I'm not sure that Google is worse than any other offender, though. Again, it is probably subjective.
If I had one complaint, it would be that I'm partially colorblind and this makes it difficult to differentiate certain things. Google isn't the worst offender but I guess that's a complaint that I have. I'm not sure if that is UI or UX?
I do wish they had a high-contrast option. I could probably make something but I just work around it.
Either way, thanks. This has been very informative.
My wife is happy enough with it. Sometimes, I hear her complaining about Gmail, that she can't add attachments. But otherwise, it seems to work for her.
Google seems to want to frequently re-invent common idioms willy-nilly.
They've had several iterations of email client for Android, from the AOSP client to Gmail to Inbox. I don't want a learning curve, just a mail client. (K-9 or Outlook for Android, cheers)
They've also had numerous goes at creating a sms/xmpp/talk/video app. Google Talk/Allo/Duo/Hangouts, it's all a confusing mess.
The two biggest issues I come across regularly is icons people don't understand the meaning of, and the fact that the UI changes frequently. I've found a lot of the people I work with learn how to do things, and then expect them to remain that way. Moving a button over two inches or putting it in a menu will send people calling me to come back because they don't know how to do something.
I have a lot of people literally ask me to repeat a process several times so they can write each step in doing things like attaching a file or forwarding an email down on paper. So when a button gets renamed or moved or even just has an icon instead of text, it throws people.

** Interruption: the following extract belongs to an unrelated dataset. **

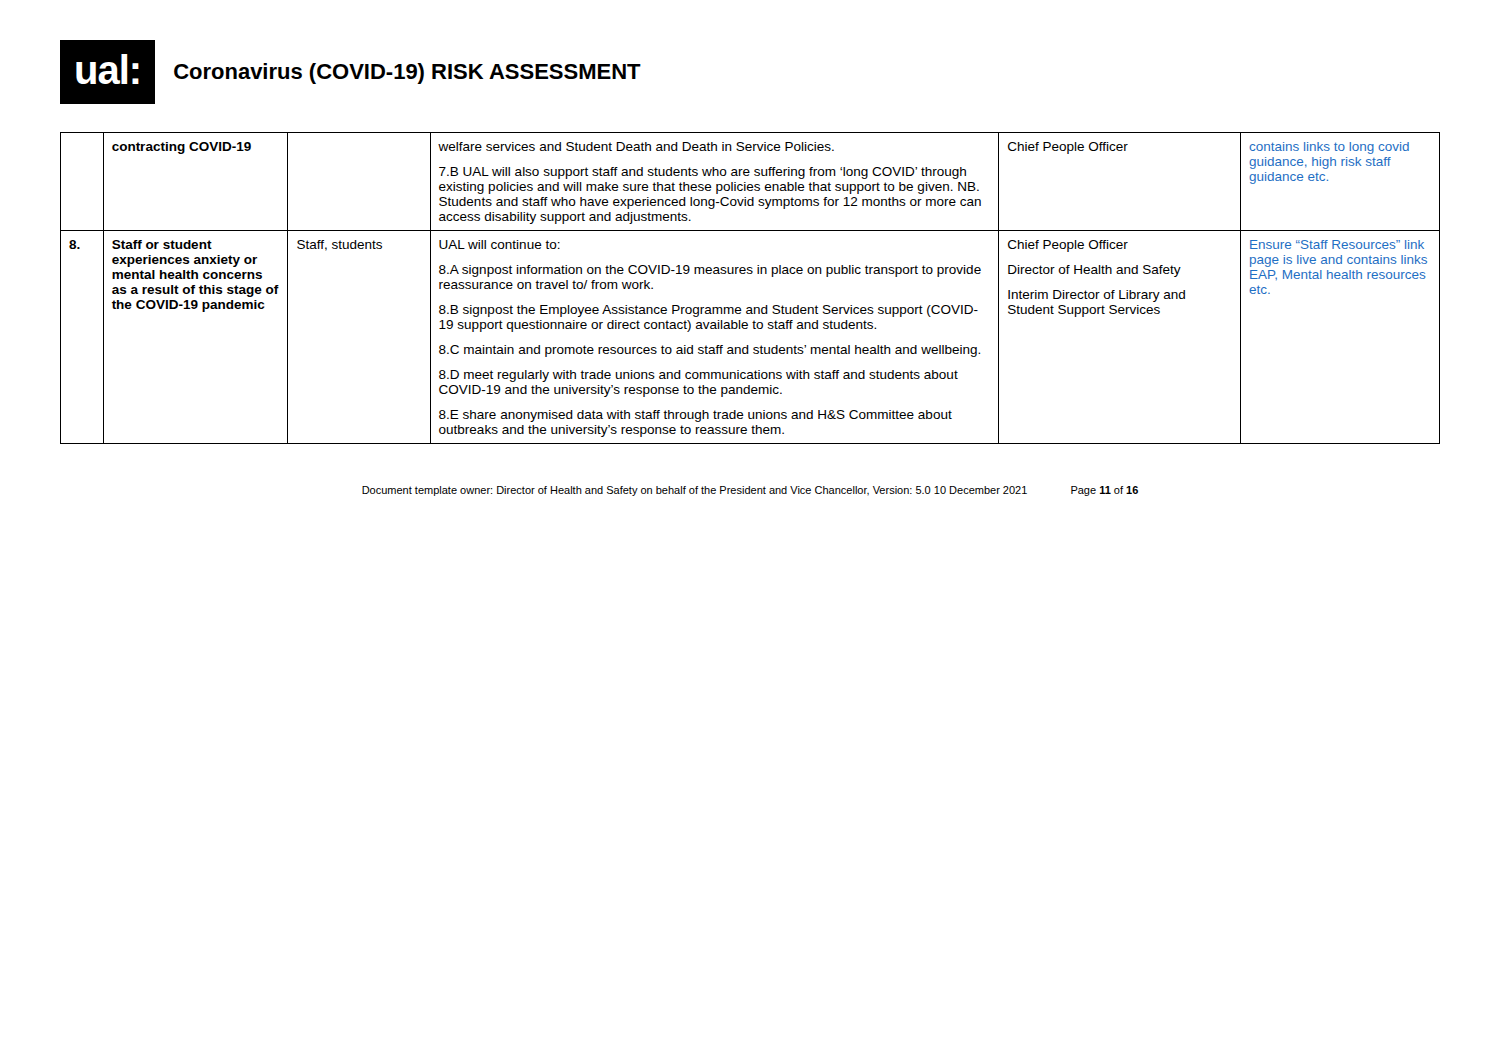ual:
Coronavirus (COVID-19) RISK ASSESSMENT
| | contracting COVID-19 | | welfare services and Student Death and Death in Service Policies. 7.B UAL will also support staff and students who are suffering from ‘long COVID’ through existing policies and will make sure that these policies enable that support to be given. NB. Students and staff who have experienced long-Covid symptoms for 12 months or more can access disability support and adjustments. | Chief People Officer | contains links to long covid guidance, high risk staff guidance etc. |
| 8. | Staff or student experiences anxiety or mental health concerns as a result of this stage of the COVID-19 pandemic | Staff, students | UAL will continue to: 8.A signpost information on the COVID-19 measures in place on public transport to provide reassurance on travel to/ from work. 8.B signpost the Employee Assistance Programme and Student Services support (COVID-19 support questionnaire or direct contact) available to staff and students. 8.C maintain and promote resources to aid staff and students’ mental health and wellbeing. 8.D meet regularly with trade unions and communications with staff and students about COVID-19 and the university’s response to the pandemic. 8.E share anonymised data with staff through trade unions and H&S Committee about outbreaks and the university’s response to reassure them. | Chief People Officer Director of Health and Safety Interim Director of Library and Student Support Services | Ensure “Staff Resources” link page is live and contains links EAP, Mental health resources etc. |
Document template owner: Director of Health and Safety on behalf of the President and Vice Chancellor, Version: 5.0 10 December 2021 Page 11 of 16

> That’s why we’ve signed an agreement with HTC, a leader in consumer electronics, that will fuel even more product innovation in the years ahead. With this agreement, a team of HTC talent will join Google as part of the hardware organization. These future fellow Googlers are amazing folks we’ve already been working with closely on the Pixel smartphone line, and we're excited to see what we can do together as one team. The deal also includes a non-exclusive license for HTC intellectual property.